Metaesquemas is a series made up of over three-hundred-fifty gouaches on paper that Hélio Oiticica made from 1957 to 1958, in which the artist shows disparate arrangements of geometrical figures.  The atypical way in which the regular forms are laid out generates a sensation of movement and rhythm, which is emphasized by the use of color.

In an attempt to distance himself from classic principles of representation, which for him and some of his colleagues in Rio de Janeiro confined painting to the fictitious pictorial plane, the Metaesquemas can be interpreted from the standpoint of Oiticica’s growing interest in destabilizing the spatial assumptions of concrete painting, which was influenced by mathematical compositions, the ideas of Gestalt psychology, serial production and constructivist color theories.  Thus, these works by Oiticica reflect their affinity for Maurice Merleau-Ponty’s arguments about the phenomenology of perception and the relation established with the spectator.

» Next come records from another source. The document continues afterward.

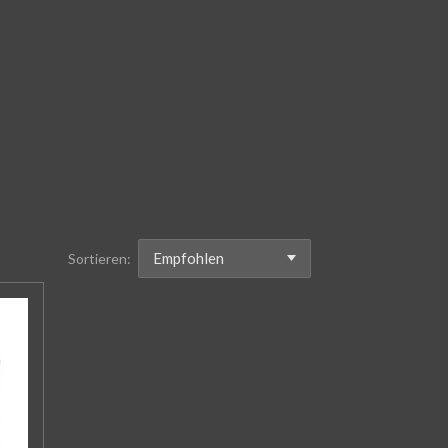
Sortieren:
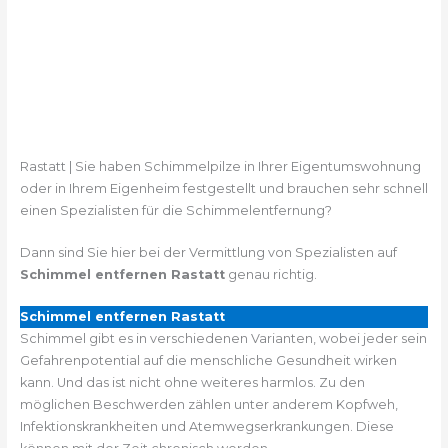
Rastatt | Sie haben Schimmelpilze in Ihrer Eigentumswohnung
oder in Ihrem Eigenheim festgestellt und brauchen sehr schnell
einen Spezialisten für die Schimmelentfernung?
Dann sind Sie hier bei der Vermittlung von Spezialisten auf
Schimmel entfernen Rastatt
genau richtig.
Schimmel entfernen Rastatt
Schimmel gibt es in verschiedenen Varianten, wobei jeder sein
Gefahrenpotential auf die menschliche Gesundheit wirken
kann. Und das ist nicht ohne weiteres harmlos. Zu den
möglichen Beschwerden zählen unter anderem Kopfweh,
Infektionskrankheiten und Atemwegserkrankungen. Diese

In these pieces, Oiticica is interested in the way in which forms inhabit and interact with the space of the plane.  He wants to challenge the two-dimensionality of painting and thus destabilizes the seriality of the arrangement, seeking to bring movement into pictorial space.  After the Metaesquemas, in 1959 Oiticica definitively abandoned painting in favor of works that would invade physical space, following the ideas of Merleau-Ponty as well as those of the poet Ferreira Gullar and his Theory of the Non-Object.